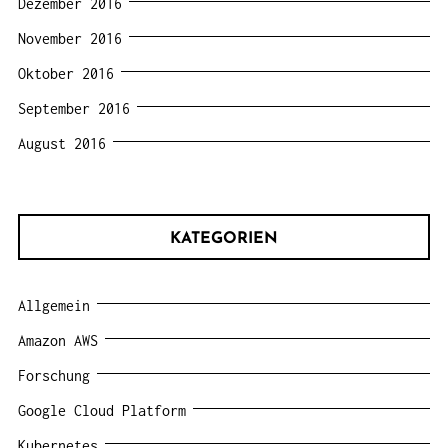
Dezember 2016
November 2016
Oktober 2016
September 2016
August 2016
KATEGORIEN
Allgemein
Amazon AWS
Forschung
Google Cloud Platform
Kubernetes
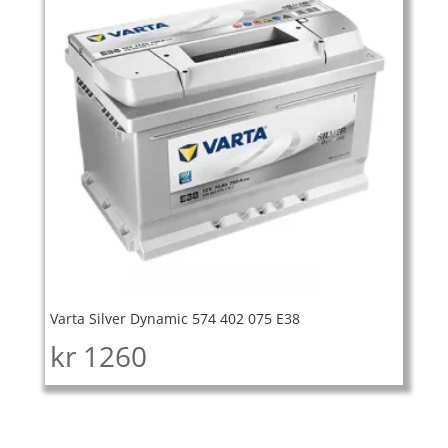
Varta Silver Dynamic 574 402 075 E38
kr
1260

---------------

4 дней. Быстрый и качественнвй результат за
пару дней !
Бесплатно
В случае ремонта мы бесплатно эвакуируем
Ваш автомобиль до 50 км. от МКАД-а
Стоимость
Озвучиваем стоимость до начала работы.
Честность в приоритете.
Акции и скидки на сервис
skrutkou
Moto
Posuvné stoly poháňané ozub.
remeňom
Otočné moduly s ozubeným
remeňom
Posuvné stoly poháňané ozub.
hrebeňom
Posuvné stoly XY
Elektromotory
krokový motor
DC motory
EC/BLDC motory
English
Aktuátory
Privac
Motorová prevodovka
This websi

---------------

▶ **EXERCISE REQUIREMENTS**:
What is needed is the number of lines in the data that hold the word "дней", and nothing more.

▶ **OUTPUT FOR THIS EXERCISE**:
2